Problem 4.3 (Comments) (Geoghegan) Are one-ended CAT(0) groups semi-stable at infinity?

Remark The no cut point theorem for hyperbolic groups implies (via work of Bestvina-Mess MR1096169) that hyperbolic groups are semi-stable at infinity. Although it is known now math.GR/0701618 that CAT(0) boundaries have no cut points the semi-stability question is still open for CAT(0) groups.

Problem 4.4 (Comments) Are splittings of one-ended finitely generated groups over 2-ended groups invariant under quasi-isometries?

Remark The answer is positive for finitely presented groups MR2153400

Problem 4.5 (Comments) (Kleiner) Let $G$ be a finitely generated group such that there is a sequence of quasi-circles that separate its Cayley graph. Is $G$ a virtually surface group?

Remark It follows by work of Bowditch MR2099199 that this is true for finitely presented groups. By a sequence of quasi-circles that separate we mean the following: we take a union of circles $X=\bigcup \{C_n \}$ in $\mathbb R^2$ with radii tending to infinity and we consider a uniform embedding $f$ from $X$ to the Cayley graph of $G$ . Now we assume that for some fixed $N$ the $N$ -neighborhood of $f(C_n)$ separates the Cayley graph and at least 2 components are not contained in the $n$ neighborhood of .

For example in the hyperbolic or Euclidean plane one can take $C_n$ to be a sequence of circles (i.e. boundaries of balls). In the case of the Euclidean plane these are quasi-isometrically embedded but this is not the case for the hyperbolic plane.

Problem 4.6 (Comments) Are splittings over virtually- $\mathbb Z ^2$ groups invariant under quasi-isometries? More precisely let $G$ be a one-ended finitely presented group that does not split over a 2-ended group. Suppose that $G$ splits over virtually- $\mathbb Z ^2$ . Is it true a group quasi-isometric to $G$ splits over virtually- $\mathbb Z ^2$ ?

Remark One might ask more generally whether JSJ decompositions over virtually- $\mathbb Z ^2$ groups are invariant under quasi-isometries.

Problem 4.7 (Comments) (Papasoglu) Let $G$ be a group with $asdim\,(G)\geq n$ , $n>3$ . Assume that a uniformly embedded copy of $\mathbb Z ^{n-2}$ separates coarsely the Cayley graph of $G$ . Is it true then that $G$ splits over virtually- $\mathbb Z ^{n-2}$ ?

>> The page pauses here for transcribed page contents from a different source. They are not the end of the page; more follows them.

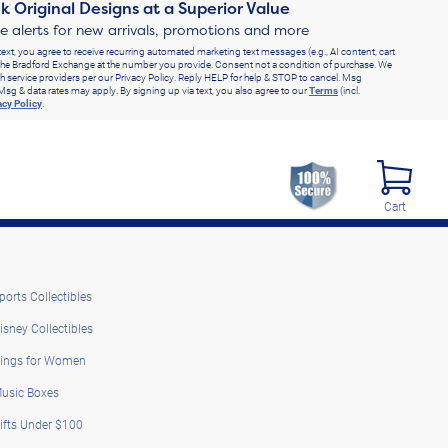
k Original Designs at a Superior Value
ve alerts for new arrivals, promotions and more
text, you agree to receive recurring automated marketing text messages (e.g., AI content, cart
he Bradford Exchange at the number you provide. Consent not a condition of purchase. We
h service providers per our Privacy Policy. Reply HELP for help & STOP to cancel. Msg
Msg & data rates may apply. By signing up via text, you also agree to our
Terms
(incl.
acy Policy
.
Cart
ports Collectibles
isney Collectibles
ings for Women
usic Boxes
ifts Under $100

Remark Both in Stallings theorem and in Bowditch JSJ theory there are some classes of groups that can be thought of as "exceptional". In Stallings theorem these are the groups with 2 ends (all commensurable to $\mathbb Z$ ) and in Bowditch's theorem it is hyperbolic triangle groups (although their boundary has local cut points they do not split). As one tries to generalize these theorems to splittings over $\mathbb Z ^n$ it is natural to expect that the number of "exceptions" increases. The question above avoids this technical issue by formulating the problem so that exceptions are ruled out.

Some evidence in favor of this is provided by MR1998479 and MR2300450.

It is interesting to note that some of the above questions can be stated also for locally connected continua (especially homogeneous continua). For example the question on quasi-rays that separate has the following twin:

Problem 4.8 (Comments) (Papasoglu) Let $X$ be a locally connected homogeneous continuum of dimension $\geq 2$ . Is it true that $X$ is not separated by an arc?

Remark The answer is positive in the case of simply connected continua ( math.GN/0611817) which heuristically corresponds to the case of finitely presented groups. Several people have noted affinities between continua and groups. It is worth noting that locally connected homogeneous continua of dimension 1 were classified by Anderson ( MR0096181) while boundaries of hyperbolic groups of dimension 1 were classified by Kapovich-Kleiner ( MR1834498). One does not know much in either case when dimension is greater than 1.